COMÉDIE-FRANÇAISE.—La Robe rouge, pièce en quatre actes, en prose, de M. Brieux. (Première représentation à ce théâtre.)

Moins de dix ans après son apparition, la Robe rouge est presque une œuvre classique: sa fougue, sa force, son âpreté et sa précision, son amère et généreuse humanité, sa tragique équité, se sont imposées à tous et, à en croire l’auteur, jusques aux pouvoirs publics. Des réformes et des garanties sont intervenues qui semblent, selon M. Brieux, ne pas être efficaces mais dont il ne désavoue pas, si j’ose dire, la paternité sentimentale.

Quoi qu’il en soit, cette pièce de bonne volonté et d’éloquence a été acclamée au moins autant au Théâtre-Français qu’au boulevard et l’émotion dure et durera. On sait que le sujet est simple et grand, le drame un et triple, et qu’il n’est rien de plus habile, comme à regret, et de plus pathétique: c’est trop vrai et trop criant: nous ne pouvons pas songer à l’outrance et à la charge, nous sommes emportés. Et c’est bien là la leçon de l’ouvrage: ce n’est pas une satire générale, c’est une exception, un fait divers, une terrible tragédie, humble et locale. La magistrature reste debout—et assise: nous n’avons vu que des individus très déterminés, pas des types universels—et de pauvres gens!

Je n’ai pas à rappeler le sujet: il s’agit du double martyre d’Etchepare et de sa femme Yanetta. Le mari est accusé de l’assassinat d’un vieillard de quatre-vingt-sept ans, est cuisiné, torturé, atrocement câliné, démenti, retourné par le juge Mouzon, joyeux drille et affreux drôle qui, ambitieux, vaniteux et sadique, joue de son trouble, de sa peur, de sa brutalité impuissante, avant de jouer avec sa tête, le mate et l’accule. La femme, épouse irréprochable, mère admirable, a eu, dix ans auparavant, une aventure ignorée, une condamnation injuste dont le juge la soufflette et l’étrangle, dont il ravale ses protestations, sa franchise et sa dignité; il finit par arrêter la malheureuse, d’un arbitraire insensé, lorsqu’elle se rebiffe et se relève. Qu’importe, dès lors, que, au grand jour de l’audience, le ministère public sûr du triomphe, n’ayant plus qu’à tendre sa robe pour y voir tomber deux têtes innocentes, qu’importe que le procureur ait une hésitation sublime, une rétractation divine et humaine? Le président a appris à l’accusé la faute de sa femme. Acquitté, ruiné, détruit, le paysan basque ne peut supporter une tache de boue sur une veste brune: il s’en ira avec sa vieille mère dans les Amériques, en emmenant ses enfants. Yanetta n’a plus qu’à tuer le juge infâme, l’auteur de son anéantissement de femme et de mère, ce qu’elle fait avec emportement. «Juge, qui te jugera?» dit l’Ecriture.

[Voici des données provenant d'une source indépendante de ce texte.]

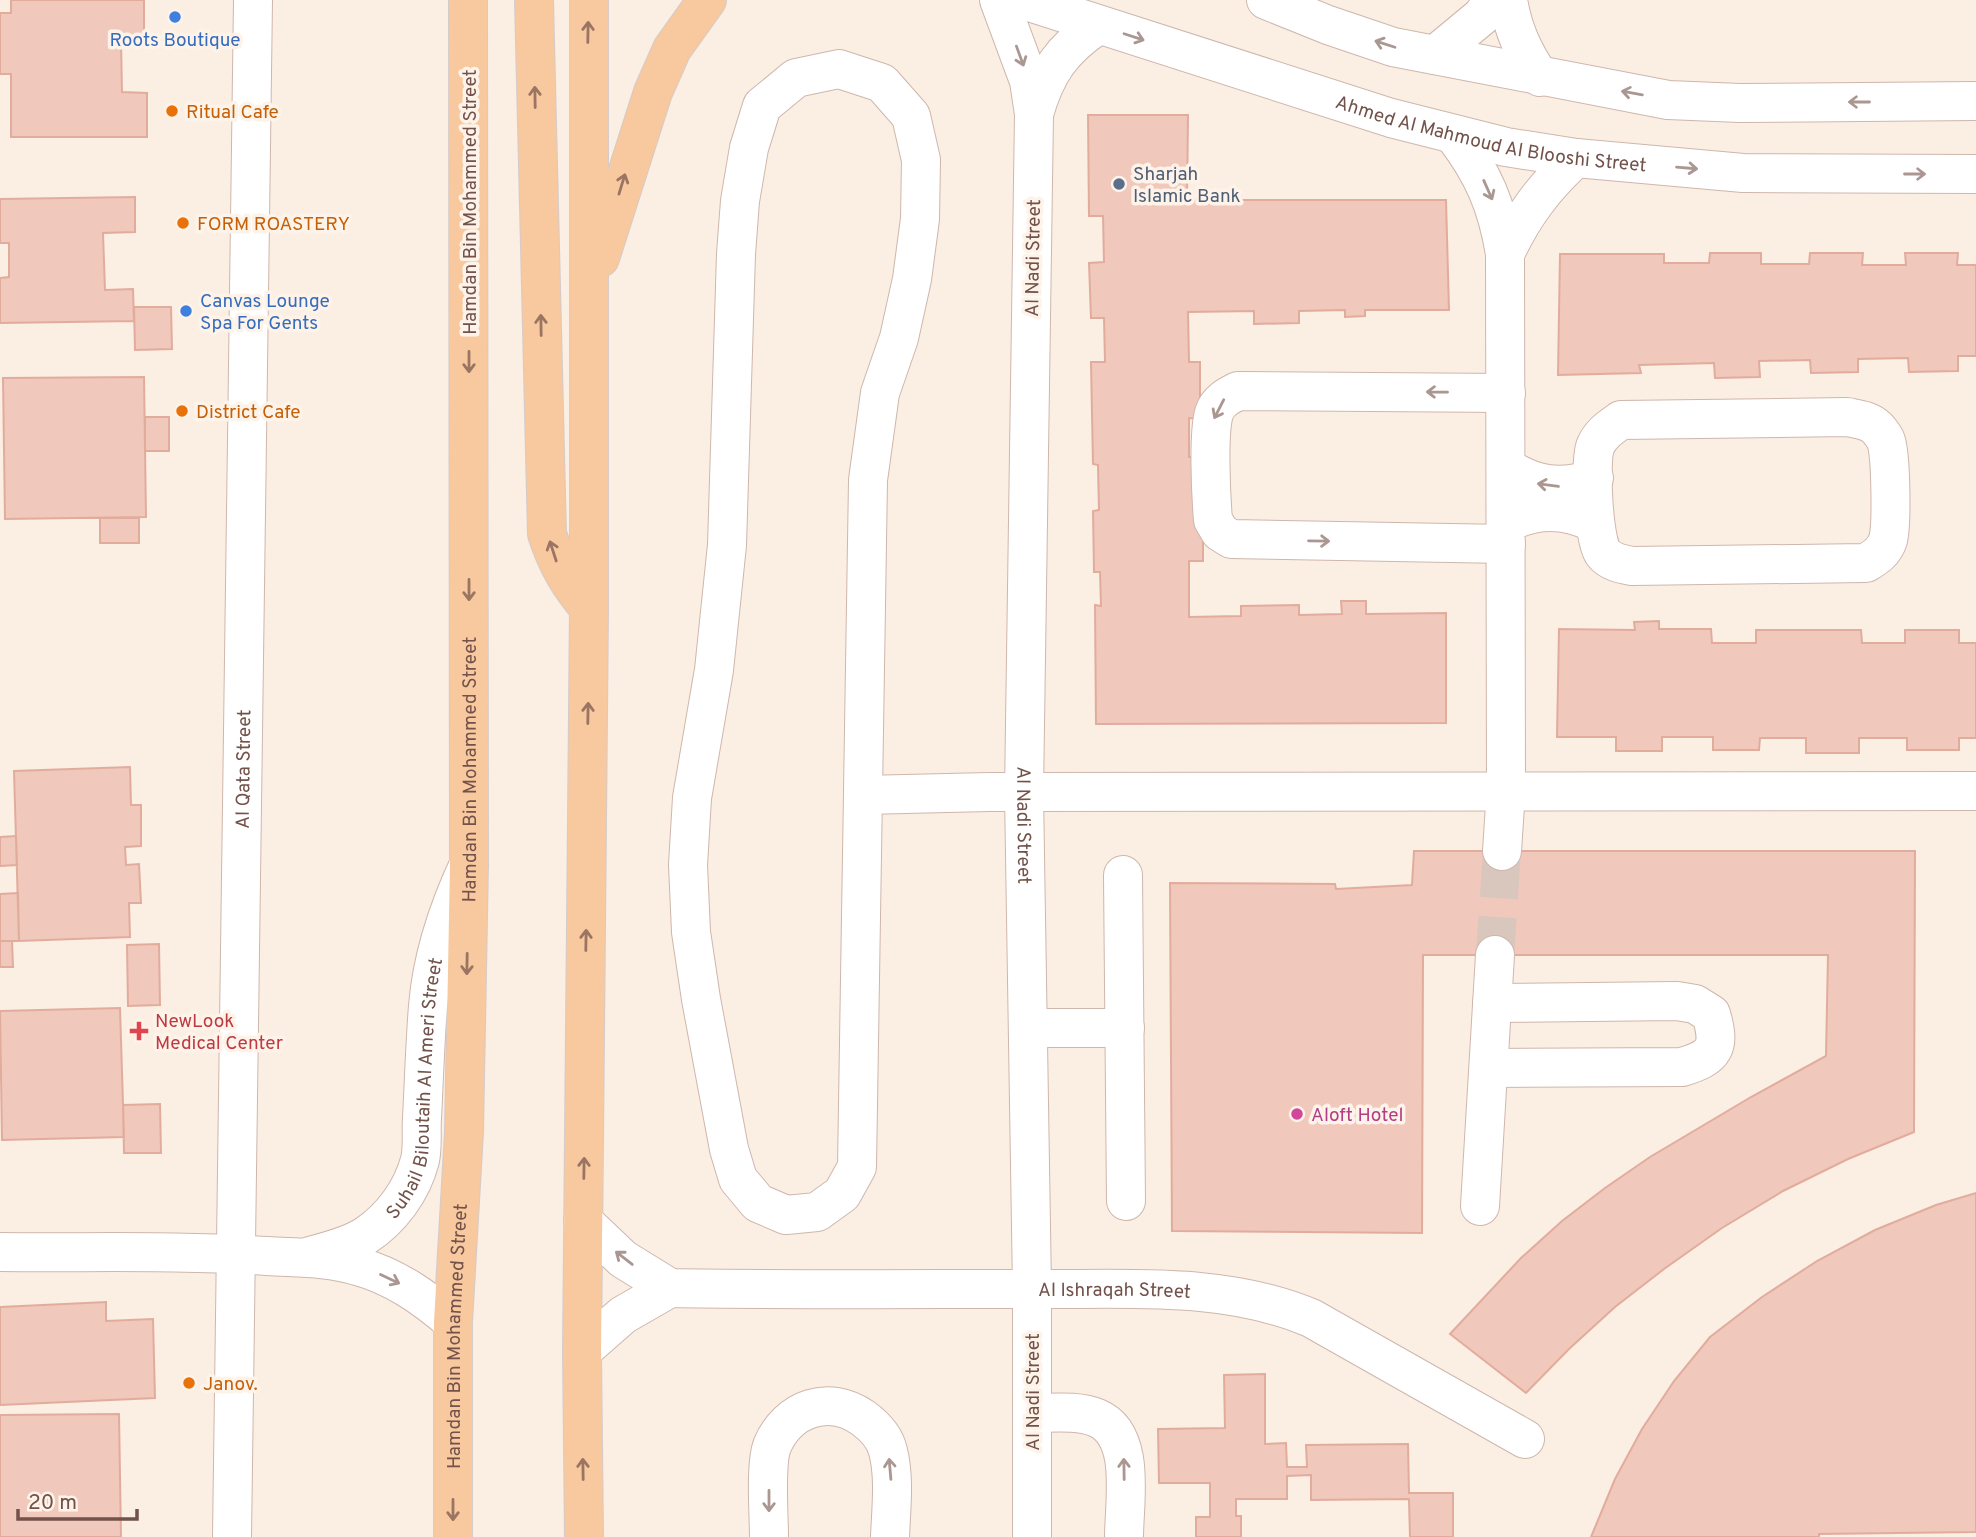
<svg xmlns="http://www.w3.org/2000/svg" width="1976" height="1537" viewBox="0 0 1976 1537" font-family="Overpass,sans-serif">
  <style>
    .building { fill: #f0c8bc; stroke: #e2ac9d; stroke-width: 2 }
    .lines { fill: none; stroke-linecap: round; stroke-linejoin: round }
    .minor-tunnel { stroke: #d9c7bd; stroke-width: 38; stroke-dasharray: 38 19; stroke-linecap: butt }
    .minor-casing { stroke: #ceb7ad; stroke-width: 40 }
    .major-casing { stroke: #d5cbc9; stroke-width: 40 }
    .minor { stroke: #fff; stroke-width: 38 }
    .major { stroke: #f8c89e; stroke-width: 38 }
    .oneway { stroke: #9a7563 }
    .oneway2 { stroke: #aa9792 }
    .shop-dot { fill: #3f7fe0; stroke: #fef3e9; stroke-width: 2.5 }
    .food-dot { fill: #e8710a; stroke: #fef3e9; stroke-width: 2.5 }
    .service-dot { fill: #5c6f8a; stroke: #fef3e9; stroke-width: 2.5 }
    .health-dot { fill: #e0444e; stroke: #fef3e9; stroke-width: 2.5 }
    .hotel-dot { fill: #d1479c; stroke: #fef3e9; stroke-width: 2.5 }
    .labels { text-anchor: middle; stroke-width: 7; stroke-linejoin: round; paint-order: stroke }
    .shop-label { font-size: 19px; fill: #366cbe; stroke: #fef3e9 }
    .food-label { font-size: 19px; fill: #c56008; stroke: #fef3e9; text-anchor: start }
    .street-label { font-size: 19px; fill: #72524a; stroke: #fef3e9 }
    .service-label { font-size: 19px; fill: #4e5e75; stroke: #fef3e9; text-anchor: start }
    .health-label { font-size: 19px; fill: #be3a42; stroke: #fef3e9; text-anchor: start }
    .hotel-label { font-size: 19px; fill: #b23c85; stroke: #fef3e9; text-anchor: start }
  </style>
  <rect width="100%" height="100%" fill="#fbeee3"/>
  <path class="building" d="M11,0H144V42H121L122,92L147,93V137H11V74H0V13H11Z
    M1088,115H1188L1187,200H1446L1449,310H1365V316L1345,317V310L1299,311V323L1254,324V311L1188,312L1189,362H1200V419L1189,418V457H1203V561H1189V617L1241,616V606L1299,605V615L1342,614L1341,601H1366V614L1446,613V723L1096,724L1095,605L1101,606L1100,572H1094L1093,511L1099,510L1098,465L1093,464L1091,362H1105L1104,318H1091L1089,263L1104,262L1103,216H1089Z
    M135,197V232L103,233L105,290L133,289L134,321L0,323V278L9,277V243H0V199Z
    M1710,253H1761V264H1809L1810,253H1863L1862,265H1906L1905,253H1958L1957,265H1976V356H1958V371L1909,372L1908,358L1858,359V372L1811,373L1810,360L1759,361L1760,377L1715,378L1714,363L1639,365L1641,373L1558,375L1560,254H1664V263H1709Z
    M134,307H171L172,349L135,350Z
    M144,377L146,517L5,519L3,378Z
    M145,417H169V451H145Z
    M100,518H139V543H100Z
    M1659,621V629H1711L1712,643H1756V630H1861L1862,643H1905V630H1959V643H1976V738H1959V750H1907V738H1859V753H1806V738H1760L1759,750H1713V737H1662V751H1616V737H1557L1559,629L1635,630L1634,622Z
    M130,767L131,805H141V846L125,847L126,865L139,864L141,903H129L130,937L19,941L14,771Z
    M16,836L17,865L0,866V837Z
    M1414,851H1915L1914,1132L1848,1159L1783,1191L1722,1228L1664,1269L1615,1307L1569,1349L1526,1393L1450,1334L1521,1258L1562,1221L1605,1188L1650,1157L1751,1097L1826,1056L1828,955H1423L1422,1233L1172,1231L1170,883L1335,884L1336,889L1412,885Z
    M18,893L19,941H0V894Z
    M0,941H12L13,967H0Z
    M159,944L160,1005L128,1006L127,945Z
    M120,1008L124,1137L2,1140L0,1011Z
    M160,1104L161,1153H124L123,1105Z
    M1976,1193V1532L1819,1534V1537H1591L1615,1479L1642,1429L1674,1381L1710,1337L1762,1297L1817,1261L1875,1230L1936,1205Z
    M106,1302V1321L153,1319L155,1398L0,1405V1307Z
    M1265,1374V1444L1286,1443L1287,1467H1307L1306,1445L1408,1444L1409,1493H1453V1537H1410L1409,1499L1311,1500V1475L1287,1476V1499H1236V1516H1241V1537H1196V1517H1210V1483H1159L1158,1429L1225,1428L1224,1375Z
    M119,1414L121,1537H0V1415Z"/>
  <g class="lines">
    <path class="minor-tunnel" d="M1495,955L1502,851"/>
    <defs>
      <g id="minor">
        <path id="s1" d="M999,0L1029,81L1034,114L1024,793L1032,1289V1537"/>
        <path id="s2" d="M1023,0L1391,118L1506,147L1576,158L1743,173L1976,174"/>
        <path d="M1266,0L1328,25L1393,47L1668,100L1740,103L1976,101"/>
        <path d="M1508,0C1513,30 1523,52 1540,77"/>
        <path d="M1435,55L1482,16L1493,0"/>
        <path d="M839,69L882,83L911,116L921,160L920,219L912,279L899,338L880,393L868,480L857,1167L842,1194L817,1212L786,1215L758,1203L738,1179L729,1149L701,999L691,932L688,865L692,798L714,670L727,545L736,254L740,201L749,148L762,106L796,78Z"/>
        <path d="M1034,114C1046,72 1062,49 1098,25"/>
        <path d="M1453,134C1483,173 1497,205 1505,254L1506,790L1502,851"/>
        <path d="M1505,254C1523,215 1545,186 1576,158"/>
        <path d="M1847,417C1857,419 1869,420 1877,428C1880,431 1885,438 1886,441C1891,456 1892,525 1888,540C1884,552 1876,557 1866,563L1632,566C1621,564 1610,562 1603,553C1593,539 1590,463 1595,447C1600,434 1611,427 1621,420Z"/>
        <path d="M1506,467C1535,486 1561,490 1594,478"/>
        <path d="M1506,523C1537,509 1563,508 1594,523"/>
        <path d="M1506,544L1231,539L1220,532L1213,520C1211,496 1208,434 1214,413C1218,401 1228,396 1238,391L1506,393"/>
        <path d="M863,795L989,792L1976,791"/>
        <path d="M1123,875L1126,1201"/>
        <path d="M1029,1028H1125"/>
        <path d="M1489,1068L1682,1067C1715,1057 1721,1048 1711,1014L1695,1004L1677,1001L1492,1003"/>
        <path d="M1480,1206L1495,955"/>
        <path id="s3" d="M583,1221L623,1259L670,1288C791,1290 912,1289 1032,1289C1126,1290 1223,1281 1311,1318L1525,1439"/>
        <path d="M0,1252C89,1253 178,1250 267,1256C297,1258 328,1257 357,1266C394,1276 424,1297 453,1322"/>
        <path id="s4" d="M310,1256C328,1251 349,1246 365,1236C391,1219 412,1191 420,1160C423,1147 421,1131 422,1118C424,1081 425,1043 428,1006C432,956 448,909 469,864"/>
        <path d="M582,1351L623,1315L670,1288"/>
        <path d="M1032,1413C1052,1413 1078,1410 1097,1418C1137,1435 1124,1502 1124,1537"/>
        <path id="s5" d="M232,1537L253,0"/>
        <path d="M769,1537C769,1515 765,1465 772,1446C788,1408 829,1394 863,1418C874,1426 885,1438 888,1451C895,1478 891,1510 890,1537"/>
      </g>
      <g id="major">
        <path d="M534,0L547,534C557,564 569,585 589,608"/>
        <path d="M600,258L653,92L672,49L707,0"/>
        <path id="s6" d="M453,1537V1322L464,1132L469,863L468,0"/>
        <path d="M584,1537L582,1351L589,608V0"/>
      </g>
    </defs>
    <use href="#minor" class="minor-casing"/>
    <use href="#major" class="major-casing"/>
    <use href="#minor" class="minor"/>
    <use href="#major" class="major"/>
  </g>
  <defs><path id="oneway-shaft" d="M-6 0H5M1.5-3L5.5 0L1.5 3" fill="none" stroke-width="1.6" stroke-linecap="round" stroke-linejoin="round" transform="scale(1.75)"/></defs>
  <g class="oneway">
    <use href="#oneway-shaft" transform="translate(588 32) rotate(-89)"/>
    <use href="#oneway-shaft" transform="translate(535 97) rotate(-91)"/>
    <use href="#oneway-shaft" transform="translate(622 184) rotate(-73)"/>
    <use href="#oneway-shaft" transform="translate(541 325) rotate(-91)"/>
    <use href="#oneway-shaft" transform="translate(469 362) rotate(90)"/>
    <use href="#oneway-shaft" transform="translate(553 551) rotate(-108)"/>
    <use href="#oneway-shaft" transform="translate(469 590) rotate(90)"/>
    <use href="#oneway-shaft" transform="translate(588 713) rotate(-89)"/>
    <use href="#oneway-shaft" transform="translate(586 940) rotate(-89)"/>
    <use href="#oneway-shaft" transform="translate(467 964) rotate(91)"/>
    <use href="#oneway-shaft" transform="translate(584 1168) rotate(-89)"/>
    <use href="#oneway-shaft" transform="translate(583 1469) rotate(-91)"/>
    <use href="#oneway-shaft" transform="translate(453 1510) rotate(90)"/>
  </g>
  <g class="oneway2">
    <use href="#oneway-shaft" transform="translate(1134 37) rotate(18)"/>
    <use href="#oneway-shaft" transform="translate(1385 44) rotate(-162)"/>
    <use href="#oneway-shaft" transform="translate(1020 56) rotate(70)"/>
    <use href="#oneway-shaft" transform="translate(1632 93) rotate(-170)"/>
    <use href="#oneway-shaft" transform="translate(1859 102) rotate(180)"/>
    <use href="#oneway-shaft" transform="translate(1687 168) rotate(5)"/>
    <use href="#oneway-shaft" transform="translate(1915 174)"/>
    <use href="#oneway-shaft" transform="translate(1488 190) rotate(66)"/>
    <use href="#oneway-shaft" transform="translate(1437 392) rotate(-179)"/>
    <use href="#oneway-shaft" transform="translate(1219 409) rotate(117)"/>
    <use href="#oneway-shaft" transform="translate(1548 485) rotate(-172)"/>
    <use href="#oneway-shaft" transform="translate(1319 541) rotate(1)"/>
    <use href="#oneway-shaft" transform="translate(624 1258) rotate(-142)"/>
    <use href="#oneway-shaft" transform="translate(390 1279) rotate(25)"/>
    <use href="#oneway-shaft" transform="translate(890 1469) rotate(-95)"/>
    <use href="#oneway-shaft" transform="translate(1124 1469) rotate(-91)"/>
    <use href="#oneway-shaft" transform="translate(769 1501) rotate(90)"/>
  </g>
  <g class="shop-dot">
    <circle cx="175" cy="17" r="7"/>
    <circle cx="186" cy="311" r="7"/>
  </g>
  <g class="food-dot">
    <circle cx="172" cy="111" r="7"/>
    <circle cx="183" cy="223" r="7"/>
    <circle cx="182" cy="411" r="7"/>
    <circle cx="189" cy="1383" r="7"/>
  </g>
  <circle class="service-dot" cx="1119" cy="184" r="7"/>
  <path class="health-dot" d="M135.5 1020.5h7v7h7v7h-7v7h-7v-7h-7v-7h7z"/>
  <circle class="hotel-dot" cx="1297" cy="1114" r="7"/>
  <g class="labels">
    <g class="shop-label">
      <text x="175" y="46">Roots Boutique</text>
      <text x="200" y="307" text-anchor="start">Canvas Lounge<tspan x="200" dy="22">Spa For Gents</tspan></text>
    </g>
    <g class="food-label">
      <text x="186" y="118">Ritual Cafe</text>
      <text x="197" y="230">FORM ROASTERY</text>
      <text x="196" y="418">District Cafe</text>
      <text x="203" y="1390">Janov.</text>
    </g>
    <g class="street-label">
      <text dy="7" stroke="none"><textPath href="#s2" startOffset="488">Ahmed Al Mahmoud Al Blooshi Street</textPath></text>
      <text transform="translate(469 202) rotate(-90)" y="7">Hamdan Bin Mohammed Street</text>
      <text transform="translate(1032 258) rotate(-89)" y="7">Al Nadi Street</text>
      <text dy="7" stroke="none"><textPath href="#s5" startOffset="768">Al Qata Street</textPath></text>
      <text dy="7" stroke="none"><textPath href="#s6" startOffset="768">Hamdan Bin Mohammed Street</textPath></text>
      <text dy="7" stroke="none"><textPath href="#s1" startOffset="831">Al Nadi Street</textPath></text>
      <text dy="7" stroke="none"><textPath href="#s4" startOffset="224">Suhail Biloutaih Al Ameri Street</textPath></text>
      <text dy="7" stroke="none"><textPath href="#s3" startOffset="555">Al Ishraqah Street</textPath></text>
      <text dy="7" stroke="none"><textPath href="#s6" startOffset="201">Hamdan Bin Mohammed Street</textPath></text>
      <text transform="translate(1032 1392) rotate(-90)" y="7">Al Nadi Street</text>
    </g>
    <g class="service-label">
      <text x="1133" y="180">Sharjah<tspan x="1133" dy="22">Islamic Bank</tspan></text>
    </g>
    <g class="health-label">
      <text x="155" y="1027">NewLook<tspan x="155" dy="22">Medical Center</tspan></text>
    </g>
    <g class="hotel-label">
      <text x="1311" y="1121">Aloft Hotel</text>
    </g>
  </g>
  <path d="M18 1509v10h119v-10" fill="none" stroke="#72524a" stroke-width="3.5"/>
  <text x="28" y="1509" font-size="21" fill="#72524a" stroke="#fef3e9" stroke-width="5" paint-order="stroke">20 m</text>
</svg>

—Personne, répond Brieux, frappe, plaideur!

J’ai dit la fortune, le triomphe, même, de cette reprise. Le public, en sa chaleur, s’intéresse beaucoup moins à la robe rouge, au siège de conseiller, objet des désirs de tout le parquet, de tout le tribunal de Mauléon. Et les robes mêmes, noires ou rouges, les ceintures d’un bleu cru, les toques trop galonnées ne font pas d’effet.

G. Grand, buté, obtus, accablé, simple, fier, tâtonnant et esclave d’un honneur aveugle; Huguenet, avantageux, faussement subtil, ahanant, tenaillant, caressant, comme avec un fer rouge, insinuant et majestueusement crapuleux ont retrouvé, décuplé leur succès du boulevard. André Brunot est un député conventionnel, familier, astucieux et d’une philosophie intéressée qui a vieilli. Numa est un président d’assises un peu chargé, timoré et caricatural. Truffier est parfait dans un rôle facile de vieux juge sacrifié et frondeur. Lafon est excellent en témoin ahuri, Croué délicieux en greffier, et M. Garay a une invraisemblable dragonne d’officier de gendarmerie.

Mme Thérèse Kolb a la plus grande et la plus simple autorité dans le rôle de la mère d’Etchepare; Mlle Dussanne est charmante en petite fille de magistrat besogneux; Mlle Bovy, qui paraît une seconde, est mignonne en montagnarde.

M. Silvain, souffrant encore peut-être, a été un bon procureur déplacé dans un parquet de province. Suant, soufflant, criant, tragique à vide, il a haussé et dépassé son personnage, portant la robe en hiérophante et en grand-prêtre, alentissant l’action et prêtant de la majesté, du mystère et de la sonorité aux silences mêmes: ce sont les défauts de ses immenses qualités: il se mettra au point et amenuisera son génie.